Empowerment

17 Oct 2016

One of the simple strategies for game-playing (games like chess, checkers, backgammon, and go) is called "rollout". This is where the computer evaluates evaluates a particular position, by playing randomly from that position to the end, repeatedly. If a position is strong, then there will be a lot of ways to win, and the rollout will show that.

Empowerment is a similar simple heuristic for NPCs proposed by Klyubin, Polani, and Nehaniv. That is, not only adversarial, gameplaying AIs, but generic agents. The agent evaluates a particular position by rolling out repeatedly from that position, and counts the number of positions it can get to - more is better.

An empowerment-based agent's behavior is based what world the agent is in. If it is in a 5x5 open square grid, then its options would be maximized by going to the center of the grid. If the 5x5 grid is not open, but separated horizontally into "floors", except for one "elevator" column, then its options would be instead be maximized by going to the elevator column, on floor 3. If you nudge the empowerment-based agent, it would behave reasonably - retrying if you push it "backward", and opportunistically taking advantage of your push if you push it "forward". If you change the world, adding a wall somehow, it reacts, rather than mindlessly pushing against the wall as if it isn't there.

If you add a "dead" state, where the agent has no options, then the agent will act to avoid death.

A different group (of physicists) have independently invented this idea, which they call "Causal Entropy". They have a video of a simulated pendulum, subjected to a causal entropic force, balancing itself.

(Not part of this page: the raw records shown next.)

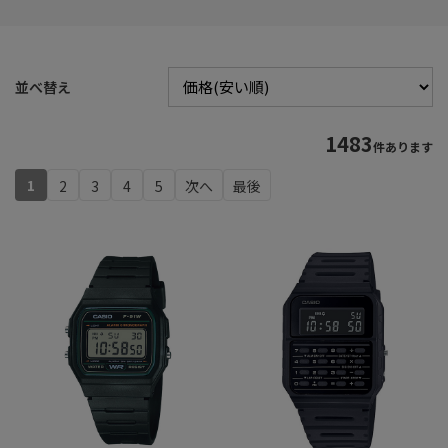
並べ替え
1483
件あります
1
2
3
4
5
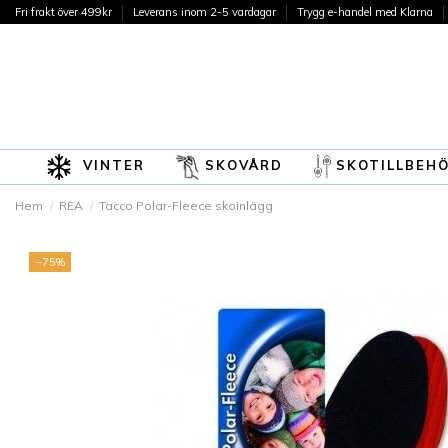
Fri frakt över 499kr
Leverans inom 2-5 vardagar
Trygg e-handel med Klarna
VINTER
SKOVÅRD
SKOTILLBEH
Hem
REA
Tacco Polar-Fleece skoinlägg
−75%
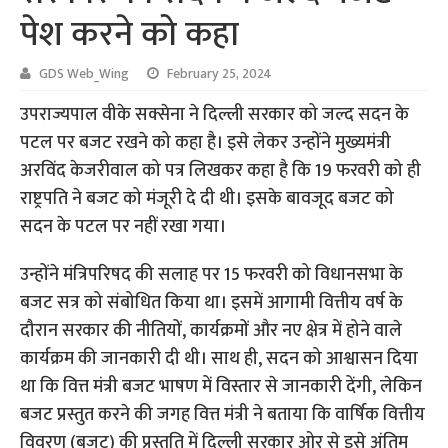
पेश करने को कहा
GDS Web_Wing
February 25, 2024
उपराज्यपाल वीके सक्सेना ने दिल्ली सरकार को जल्द सदन के
पटल पर बजट रखने को कहा है। इसे लेकर उन्होंने मुख्यमंत्री
अरविंद केजरीवाल को पत्र लिखकर कहा है कि 19 फरवरी को ही
राष्ट्रपति ने बजट को मंजूरी दे दी थी। इसके बावजूद बजट को
सदन के पटल पर नहीं रखा गया।
उन्होंने मंत्रिपरिषद की सलाह पर 15 फरवरी को विधानसभा के
बजट सत्र को संबोधित किया था। इसमें आगामी वित्तीय वर्ष के
दौरान सरकार की नीतियों, कार्यक्रमों और नए क्षेत्र में होने वाले
कार्यक्रम की जानकारी दी थी। साथ ही, सदन को आश्वासन दिया
था कि वित्त मंत्री बजट भाषण में विस्तार से जानकारी देंगी, लेकिन
बजट प्रस्तुत करने की जगह वित्त मंत्री ने बताया कि वार्षिक वित्तीय
विवरण (बजट) की प्रस्तुति में दिल्ली सरकार ओर से इसे अंतिम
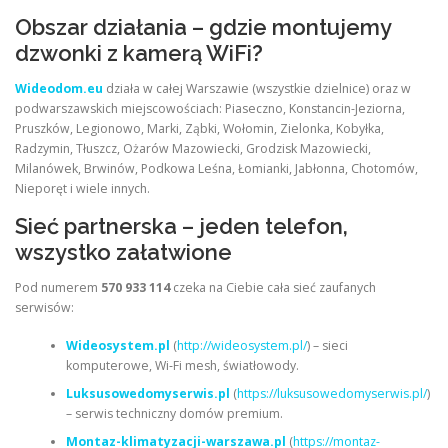
Obszar działania – gdzie montujemy
dzwonki z kamerą WiFi?
Wideodom.eu
działa w całej Warszawie (wszystkie dzielnice) oraz w
podwarszawskich miejscowościach: Piaseczno, Konstancin-Jeziorna,
Pruszków, Legionowo, Marki, Ząbki, Wołomin, Zielonka, Kobyłka,
Radzymin, Tłuszcz, Ożarów Mazowiecki, Grodzisk Mazowiecki,
Milanówek, Brwinów, Podkowa Leśna, Łomianki, Jabłonna, Chotomów,
Nieporęt i wiele innych.
Sieć partnerska – jeden telefon,
wszystko załatwione
Pod numerem
570 933 114
czeka na Ciebie cała sieć zaufanych
serwisów:
Wideosystem.pl
(
http://wideosystem.pl/
) – sieci
komputerowe, Wi‑Fi mesh, światłowody.
Luksusowedomyserwis.pl
(
https://luksusowedomyserwis.pl/
)
– serwis techniczny domów premium.
Montaz-klimatyzacji-warszawa.pl
(
https://montaz-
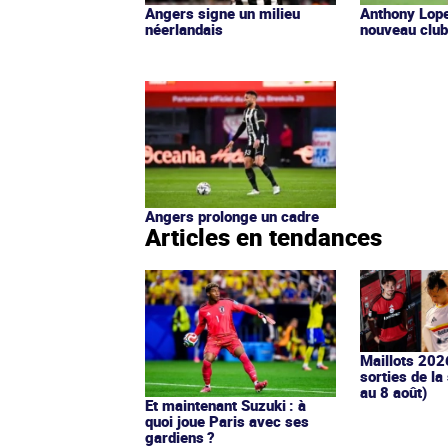
Angers signe un milieu
Anthony Lope
néerlandais
nouveau clu
Angers prolonge un cadre
Articles en tendances
Maillots 202
sorties de la
au 8 août)
Et maintenant Suzuki : à
quoi joue Paris avec ses
gardiens ?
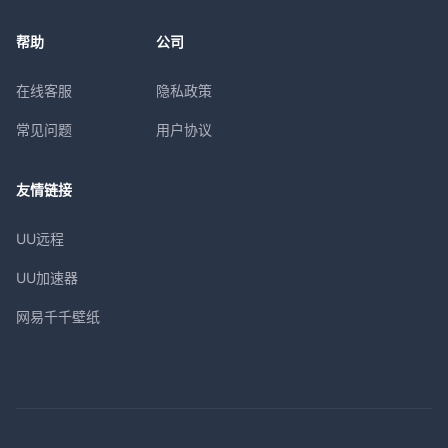
帮助
公司
在线客服
隐私政策
常见问题
用户协议
友情链接
UU远程
UU加速器
网易千千壁纸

I think empowerment is a great idea for games. Specifying utility functions manually is hard. Specifying rules for behavior is hard. Specifying dynamics "doing this will cause this to occur" is natural and easy. There's a need for "cheap and shitty NPCs", that nevertheless behave sortof reasonably almost immediately. After all, you can go back and replace them with some utility function optimizer after you work out what the game IS.

One idea that might be interesting would be combining the empowerment heuristic with a different idea, of "umwelt".

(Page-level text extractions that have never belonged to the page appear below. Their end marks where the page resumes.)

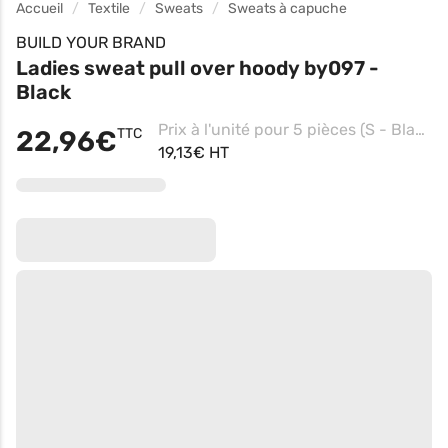
Accueil
Textile
Sweats
Sweats à capuche
BUILD YOUR BRAND
Ladies sweat pull over hoody by097 -
Black
Prix à l'unité pour 5 pièces (S - Black)
22,96€
TTC
19,13€ HT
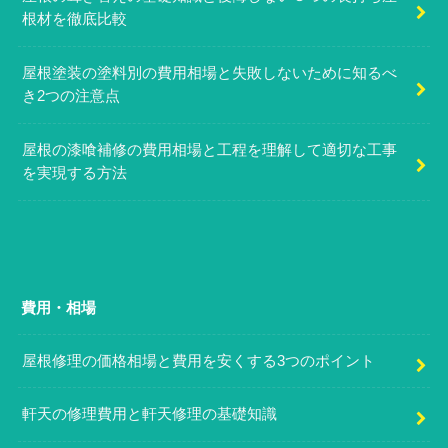
根材を徹底比較
屋根塗装の塗料別の費用相場と失敗しないために知るべ
き2つの注意点
屋根の漆喰補修の費用相場と工程を理解して適切な工事
を実現する方法
費用・相場
屋根修理の価格相場と費用を安くする3つのポイント
軒天の修理費用と軒天修理の基礎知識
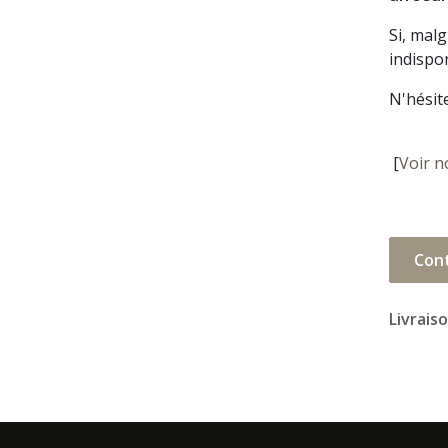
Si, mal
indispon
N'hésit
[
Voir n
Con
Livrais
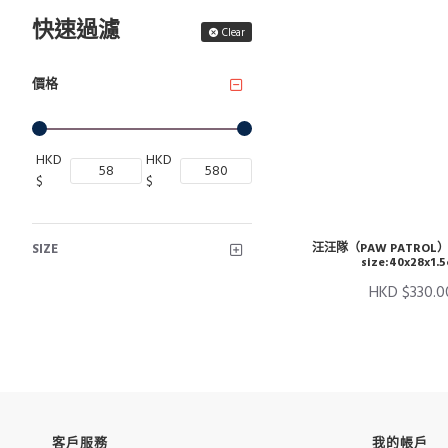
快速過濾
Clear
價格
HKD
HKD
$
$
SIZE
汪汪隊（PAW PATROL）
size:40x28x1.
HKD $330.0
客戶服務
我的帳戶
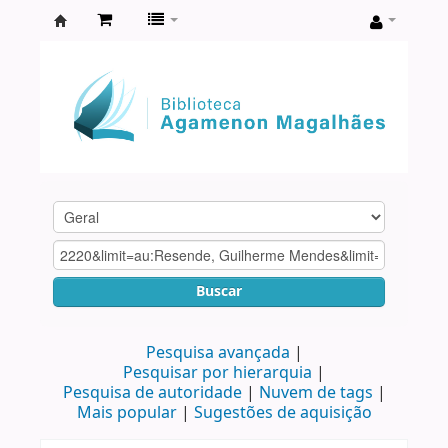
Biblioteca
Agamenon
Magalhães
Buscar
Pesquisa avançada
Pesquisar por hierarquia
Pesquisa de autoridade
Nuvem de tags
Mais popular
Sugestões de aquisição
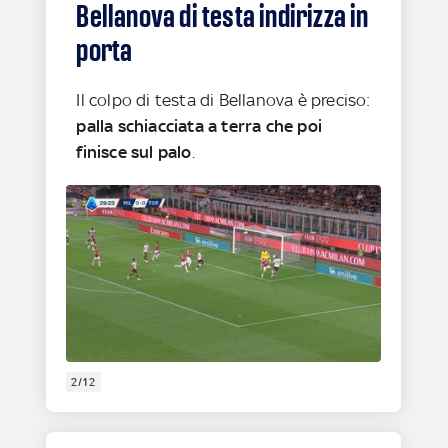
Bellanova di testa indirizza in
porta
Il colpo di testa di Bellanova è preciso:
palla schiacciata a terra che poi
finisce sul palo
.
2/12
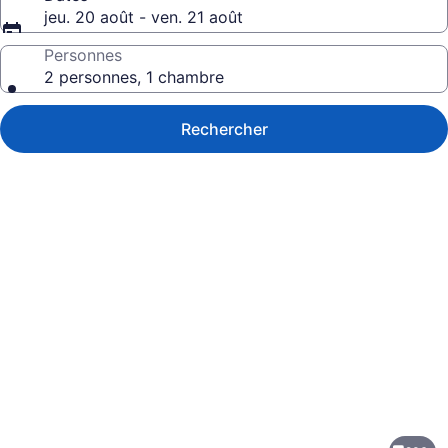
jeu. 20 août - ven. 21 août
Personnes
2 personnes, 1 chambre
Rechercher
Galerie
de
photos
de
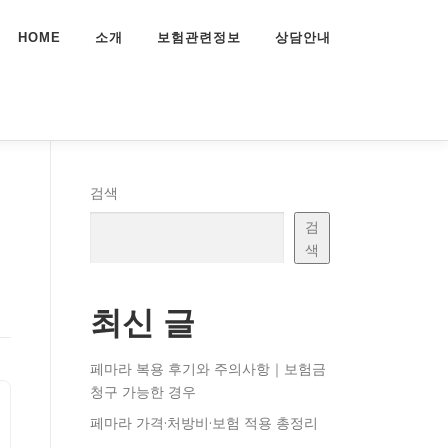
HOME
소개
보험관련정보
상담안내
험
검색
검
색
최신 글
페마라 복용 후기와 주의사항｜보험금
청구 가능한 경우
페마라 가격·처방비·보험 적용 총정리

The way I understand it, Umwelt is the idea that someone else's world can be much smaller, simpler, and perhaps exotic, which compared to our own understanding of the world. There's an example in the wikipedia of someone trying to "get inside the head of" a tick.

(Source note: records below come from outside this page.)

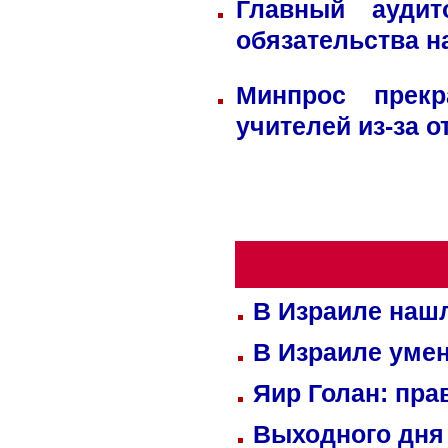
Главный ауди
обязательства н
Минпрос прек
учителей из-за 
В Израиле нашл
В Израиле уме
Яир Голан: пра
Выходного дня 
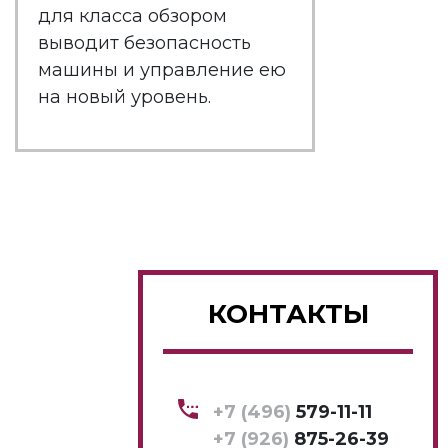
для класса обзором
выводит безопасность
машины и управление ею
на новый уровень.
КОНТАКТЫ
+7 (496)
579-11-11
+7 (926)
875-26-39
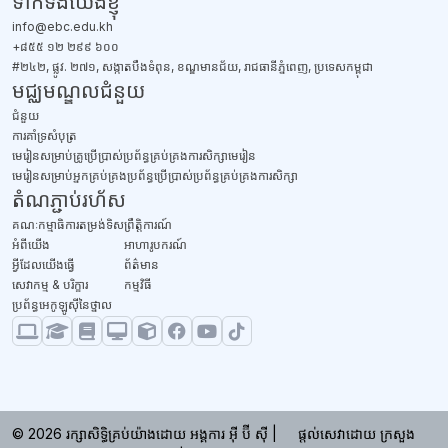
ទាក់ទង​យើងខ្ញុំ
info@ebc.edu.kh
+៨៥៥ ១២ ២៩៩ ៦០០
#២៤២, ផ្លូវ. ២៧១, សង្កាតបឹងទំពុន, ខណ្ឌមានជ័យ, រាជធានីភ្នំពេញ, ប្រទេសកម្ពុជា
មជ្ឈមណ្ឌលជំនួយ
ជំនួយ
​ការគាំទ្រសំបុត្រ
មេរៀនសម្រាប់គ្រូប្រើប្រាស់ប្រព័ន្ធគ្រប់គ្រងការសិក្សាមេរៀន
មេរៀនសម្រាប់អ្នកគ្រប់គ្រងប្រព័ន្ធប្រើប្រាស់ប្រព័ន្ធគ្រប់គ្រងការសិក្សា
តំណភ្ជាប់រហ័ស
គណៈកម្មាធិការតម្រង់ទិស
ព្រឹត្តិការណ៍
អំពីយើង
អាហារូបករណ៍
អ្វីដែលយើងធ្វើ
ព័ត៌មាន
សេវាកម្ម & បរិក្ខារ
កម្មវិធី
ប្រព័ន្ធអេកូឡូស៊ីនៃថ្នាល
© 2026 រក្សា​សិទ្ធិ​គ្រប់​យ៉ាង​ដោយ អង្គការ អ៊ី ប៊ី ស៊ី |
ផ្តល់សេវាដោយ ក្រសួង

From a game-AI perspective, the point is that empowerment needs a model world to run against, but it doesn't have to be the real world. An agent that lives in a 5x5 open square grid, but believes it lives in the floors-and-elevator world will behave like it has a preference regarding its manner of movement. Explaining the floors-and-elevator world to the agent is straightforward, but rules expressing the manner of movement desired (including things like opportunistically taking advantage of nonmodeled nudges that move the agent forward, and behaving reasonably when nonmodeled nudges move the agent backward or to a different floor) is harder. Writing a closed-form utility function for the agent to maximize is also a bit tricky.

There's a story, in Lean manufacturing, that you have tasks piling up in a queue in front of a worker, and for one reason or another, it is a good idea to reduce the number of tasks in the queue. One reason given is that the worker works faster with fewer things in the queue (congestion). Another reason given is that the items in the queue gradually "go bad". A third reason given is that the tasks are actually expensive pieces of metal, and the business can operate more efficiently, requiring less capital, by buying the pieces of metal "just in time". I wonder if there is a way to express the "reduce the number of tasks in the queue" rule of thumb as "follow the empowerment heuristic".